El cabo Ramírez y los otros cinco marines se han marchado esta mañana. Anoche me senté con ellos y charlamos durante unas horas. Son todos jóvenes. Se llaman Ramírez, Williams, Bourbonnais, Collins, Akers y Mull. No me he aprendido sus nombres de pila porque no me ha parecido que fueran a servirme para nada. Al preguntarles por su comandante y su base, no me han querido responder. Ramírez me ha objetado que nosotros tampoco queremos que ellos conozcan la ubicación de nuestra base. He tenido que darle la razón.
Le he preguntado a Ramírez por el gobierno, por si había sobrevivido alguna forma de administración. Me ha respondido que las últimas órdenes gubernamentales les habían llegado a principios de febrero. Ramírez no pensaba que hubiera sobrevivido ningún órgano de gobierno civil. Había oído rumores de que el refugio subterráneo del presidente se había infectado desde dentro. Eso explicaría el último mensaje de la primera dama después de la muerte del presidente.

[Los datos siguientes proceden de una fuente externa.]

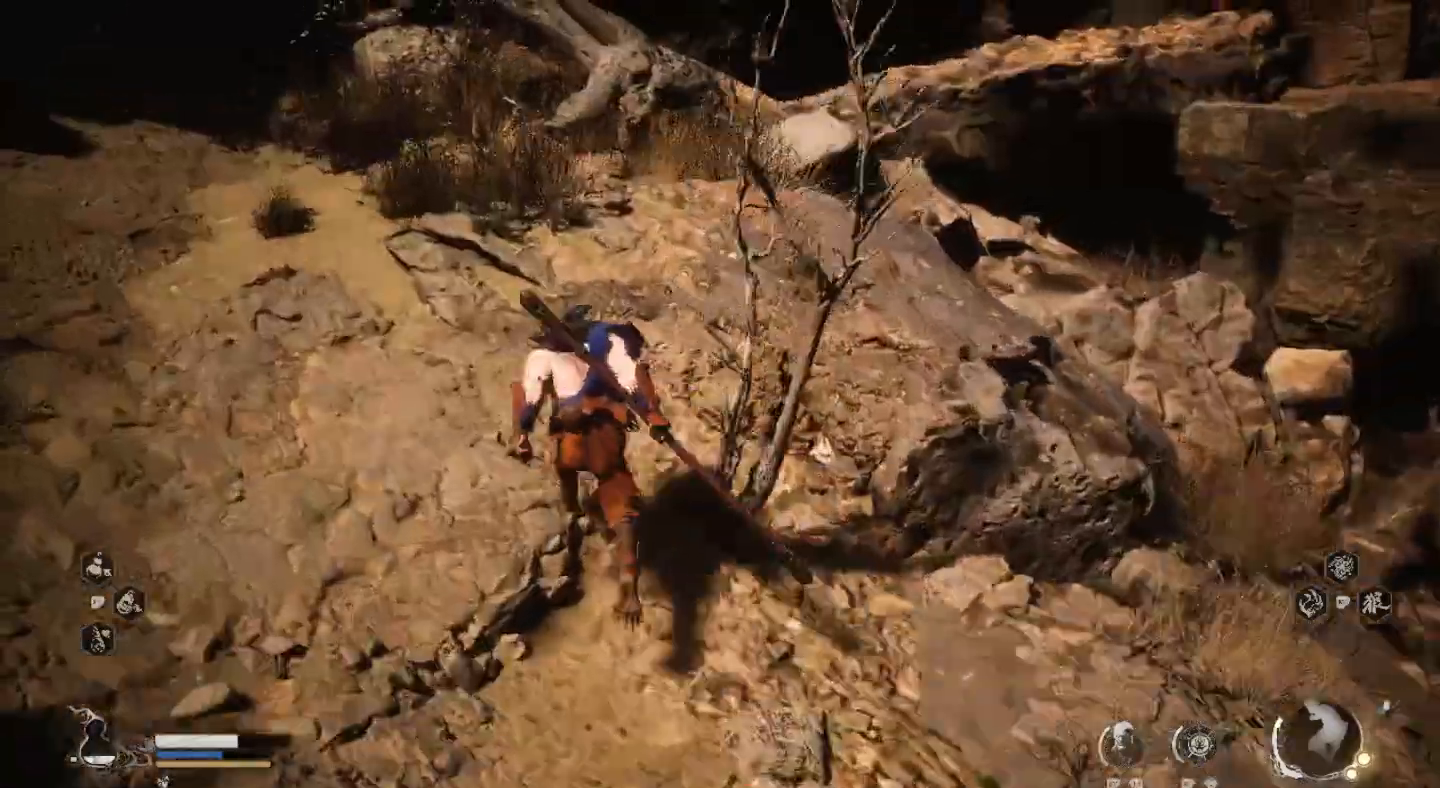
{"buttons": [], "left_stick": "up-left", "right_stick": "center", "events": [[233, "right_stick", "left"], [367, "right_stick", "center"]]}
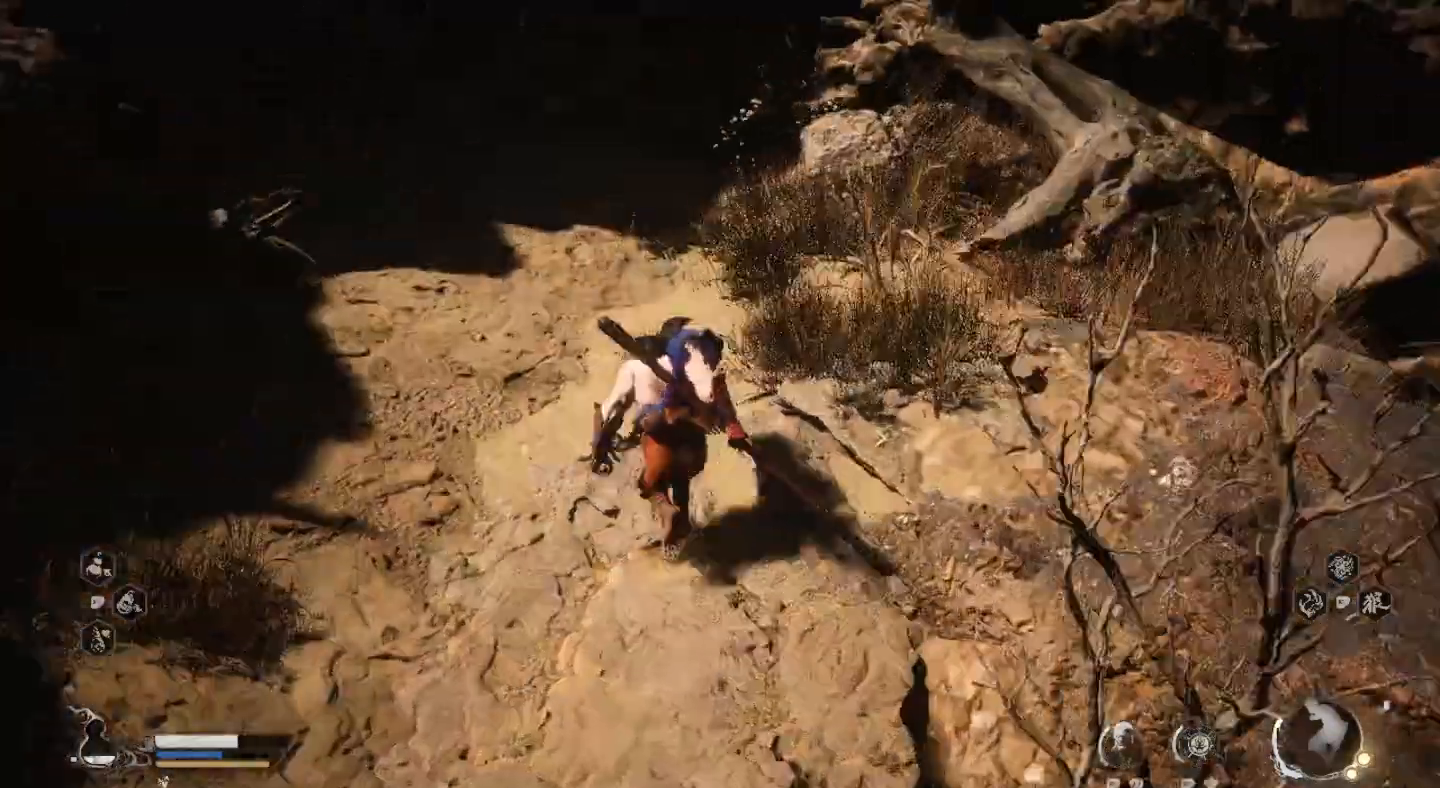
{"buttons": [], "left_stick": "up-left", "right_stick": "center", "events": []}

Le he preguntado cómo es posible que una unidad tan grande como la suya haya sobrevivido tanto tiempo sobre tierra. El cabo me ha sonreído con presunción y me ha dicho:
—Somos marines, sabemos apañárnoslas.
Se lo había preguntado con la intención de que me dijera con qué efectivos contaban. Se ha dado cuenta. Es joven, pero inteligente. Esta mañana, hacia las 10.30 horas, los marines, John y yo hemos partido con dos vehículos. Les hemos puesto las fundas de cojín en la cabeza y los hemos guiado hasta el Land Rover. John nos ha seguido con el Bronco. Hemos conducido en círculos y hemos hecho todo lo posible por despistarlos. Estoy casi seguro de que son gente honrada, pero no tenemos ni idea de cómo será su comandante.
No hemos tardado mucho en llegar al punto donde habíamos convenido que los dejaríamos, un punto desde donde sabrían regresar a su base. Al llegar, les hemos sacado las fundas de cojín de la cabeza y les hemos devuelto los cargadores. John había dejado el Bronco en marcha. Nos hemos despedido y entonces ellos han montado en el Bronco.
Uno de los marines más jóvenes ha bajado el cristal de la ventanilla y me ha dicho:
—Le agradecemos su hospitalidad, señor.
Por el énfasis con que ha pronunciado la palabra señor me he dado cuenta de que sabía algo. Aunque tal vez hayan sido mi paranoia y mi sentimiento de culpabilidad. Los demás han seguido el ejemplo del joven marine y juraría que Ramírez me ha hecho un saludo de visera antes de pisar el acelerador y alejarse por las tierras baldías donde moran los muertos vivientes.